Markov Decision Processes

 

First let’s have a framework for what we would call randomness throughout time.

Stochastic Procesess

A Stochastic Process is defined as a collection of random variables $ \{\ X(t)\}_{t \in T}\ = \{\ x_1 , x_2 , \dots , x_T \}\ $ indexed by time (the subscript). When for all elements of this collection assume a value, we call each value in this trajectory a state. $ \textbf{S} = \{\ s_1 , s_2 , \dots , s_M \}\ $ There are M states in this collection, they are not always unique.

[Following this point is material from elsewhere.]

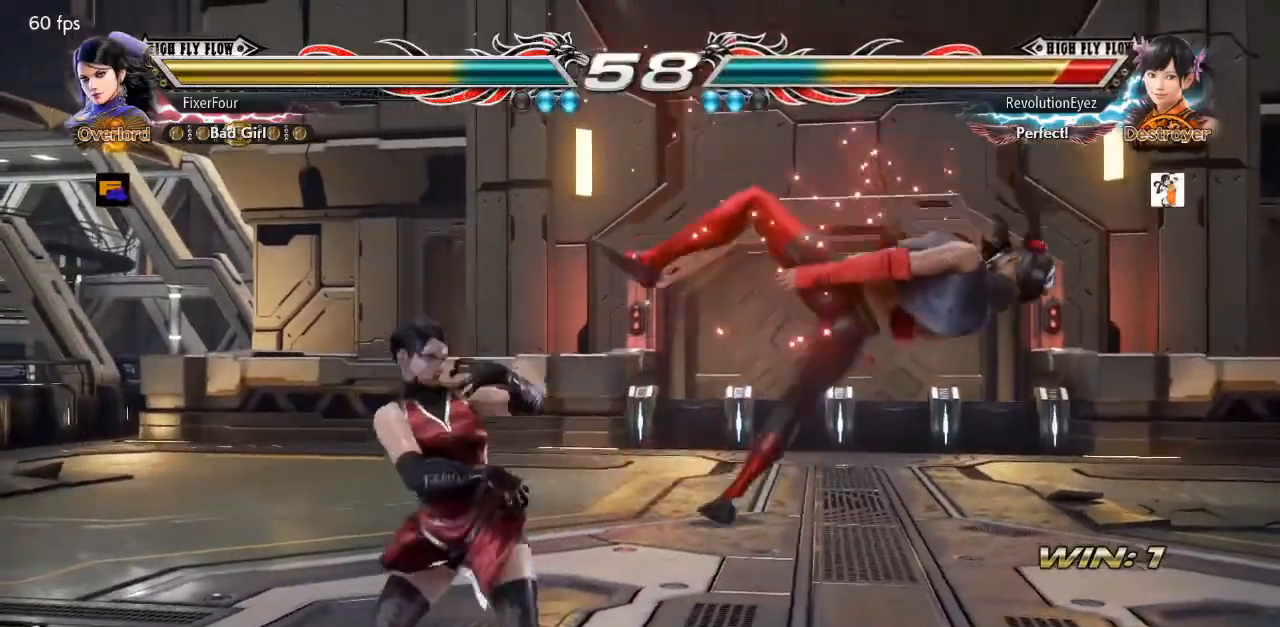
{"buttons": ["TRIANGLE", "DPAD_RIGHT"], "events": [[400, "DPAD_RIGHT", "down"], [467, "TRIANGLE", "down"]]}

From any timesteps $ x_{t} = w \to x_{t+1} = z$ we say the system made a transition from state $ w \to z$. Now if we were to compute the long term probability at time step $ n - 1$ we would need to compute $ P( x_{n+1} = i_{n + 1} \mid x_{n} = i_{n}, x_{n-1} = i_{n - 1}, \dots ,x_{0} = i_{0}) $

Markov Property

When we consider a Stochastic Process who’s next state depends only on the current state (Markov Property) we say it is a Markov Process. In other words, the next state is conditionally independent of everything before the current state or said to be memoryless. Formally we write:

$ P( x_{n+1} = i_{n + 1} \mid x_{n} = i_{n}) = P( x_{n+1} = i_{n + 1} \mid x_{n} = i_{n}, x_{n-1} = i_{n - 1}, \dots ,x_{0} = i_{0}) $

Furthermore, a Markov Chain is a Markov process limited to a discrete state space (There are a countable number of states) or a discrete indexing for each state in a trajectory.

Quick Example

Let us consider a naive model of a financial market who’s quarterly (think every ~ 92 days) transitions are dictated by some probabilities we are assuming to be true. That is for every quarter that investors are bullish, we can say with 90% confidence the next quarter will be bullish. Think greedy for bullish and fear mongering for bear.

Markov Chain
Photo Courtesy of [“Introduction to Markov Chains”]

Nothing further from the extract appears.